Aberturas das novelas da Globo abusam de tecnologia e caem no esquecimento
Se canal viveu o auge da criatividade das vinhetas há 30 anos, hoje emissora mostra descaso com o tema
Publicado em 31/08/2022 às 06:27
Há 30 anos, o público parava diante da TV para assistir a elite brasileira sendo invadida por um mar de lama na tela na abertura de Deus nos Acuda (1992), fase considerada por noveleiros a mais criativa de Hans Donner, profissional responsável pelas vinhetas de atrações da Globo por mais de 40 anos até sair da empresa, em 2016. O Brasil que escorria pelo ralo na entrada do folhetim de Silvio de Abreu refletia o momento atual do país naquela época: as acusações de corrupção que acabaria no impeachment do ex-presidente Fernando Collor.
Para o vídeo, Donner convocou uma equipe para fazer um trabalho complicado, mas criativo. Em cinco dias de gravações, os figurantes ficavam em uma espécie de gaiola grande, cercado de paredes, suspensa por um guindaste. O cenário descia e afundava em uma piscina com isopor ralado, anilina e álcool, simulando a lama.
Relembre a abertura de Deus nos Acuda:
Se antes as aberturas das tramas eram produzidas priorizando a criatividade e contando o enredo da trama com harmonia, hoje em dia os abusos gráficos e vídeos repetitivos que não dialogam com a história do folhetim são frequentes. Mar do Sertão é um exemplo do descaso da Globo com as aberturas de seus programas.

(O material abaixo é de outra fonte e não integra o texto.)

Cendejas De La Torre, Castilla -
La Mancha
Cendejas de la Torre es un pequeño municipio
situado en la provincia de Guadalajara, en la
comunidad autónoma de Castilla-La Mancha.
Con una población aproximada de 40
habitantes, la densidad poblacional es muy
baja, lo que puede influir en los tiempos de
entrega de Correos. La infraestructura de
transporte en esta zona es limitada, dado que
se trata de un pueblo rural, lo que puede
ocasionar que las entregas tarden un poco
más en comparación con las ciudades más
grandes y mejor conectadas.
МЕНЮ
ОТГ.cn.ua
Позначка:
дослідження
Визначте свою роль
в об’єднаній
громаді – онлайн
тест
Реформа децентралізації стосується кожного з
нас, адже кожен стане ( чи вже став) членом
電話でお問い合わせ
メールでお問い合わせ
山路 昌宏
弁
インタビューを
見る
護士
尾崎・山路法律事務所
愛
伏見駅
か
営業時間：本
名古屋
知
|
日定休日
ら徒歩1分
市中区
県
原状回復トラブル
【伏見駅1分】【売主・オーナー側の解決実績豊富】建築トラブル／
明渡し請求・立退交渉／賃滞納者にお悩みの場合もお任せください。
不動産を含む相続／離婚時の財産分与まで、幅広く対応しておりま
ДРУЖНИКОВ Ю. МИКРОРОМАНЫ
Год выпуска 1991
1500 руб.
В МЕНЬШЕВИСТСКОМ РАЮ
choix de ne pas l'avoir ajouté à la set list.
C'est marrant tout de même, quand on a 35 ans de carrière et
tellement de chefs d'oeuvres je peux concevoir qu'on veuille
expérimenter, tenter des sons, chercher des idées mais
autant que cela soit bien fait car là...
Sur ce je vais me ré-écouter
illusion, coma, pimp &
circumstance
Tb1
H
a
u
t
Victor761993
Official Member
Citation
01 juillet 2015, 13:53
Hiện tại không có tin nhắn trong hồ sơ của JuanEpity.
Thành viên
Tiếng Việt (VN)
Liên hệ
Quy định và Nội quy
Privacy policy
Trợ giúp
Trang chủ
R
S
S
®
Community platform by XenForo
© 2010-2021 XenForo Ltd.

Logo no primeiro capítulo da novela das seis, na segunda-feira (22), o próprio público criticou a vinheta nas redes sociais, ao afirmar que o vídeo era uma cópia das aberturas das tramas mexicanas do SBT, já que o título é ilustrado com cenas dos atores principais em diferentes paisagens do sertão nordestino, comparada com novelas latinas por conta do estilo da arte.
Confira a abertura de Mar do Sertão:
Em Um Lugar ao Sol (2021), trama encerrada em março na Globo, padecia do mesmo problema. O público ainda questionava a emissora por fazer uma vinheta muito parecida com A Força do Querer (2017). Para Raphael Pereira, jornalista especializado em entretenimento, as aberturas das novelas atuais são limitadas à tecnologia, salvo alguns casos.
"Temos aberturas recentes muito boas, mas, em outros casos, parece que estamos vendo um mais do mesmo, aberturas que estão ali só por obrigação, não fazem sentido com o nome ou a história da novela, como a abertura de Sete Vidas (2015) que parece um vídeo motivacional baixado na internet, ou de Além da Ilusão (2022) que parece ter sido criada através do mesmo projeto da abertura de Rock Story (2016), o mesmo estilo 'carrossel' onde uma figura se transforma em outra e por aí vai", analisa o profissional.
O auge das aberturas de novelas da Globo
A cada primeiro capítulo das novelas, além de conhecer a trama, o público também sempre fica ligado na abertura das produções. Desde os primórdios dos folhetins, o vídeo que abre a novela com os créditos de elenco, autor e diretor, é considerado uma obra de arte à parte, já que tem como objetivo mostrar parte do enredo da trama.
Hans Donner, que deixou a Globo em 2016, criou vinhetas marcantes de novela na época em que ficou na emissora por mais de 40 anos. Além de Deus nos Acuda, outras vinhetas foram inesquecíveis, como Rainha da Sucata (1990), A Próxima Vítima (1995), Roda de Fogo (1986), entre outras.
"Acredito que a 'era Hans Donner' foi o ápice da criatividade e da ousadia nas aberturas de novelas. Em plenos anos 80 e 90, onde os recursos tecnológicos eram tão limitados, ele e sua equipe conseguiram criar aberturas memoráveis e que se tornaram referência para as atuais", avalia Raphael.
"Não acredito que as aberturas que estejam menos criativas, mas sim, menos ousadas. Acredito que com a tecnologia e os recursos que temos atualmente, a atual equipe de criação poderia fazer muito mais, ousar muito mais! Faltam para os dias atuais aberturas que marcam, que as pessoas vão lembrar daqui há alguns anos."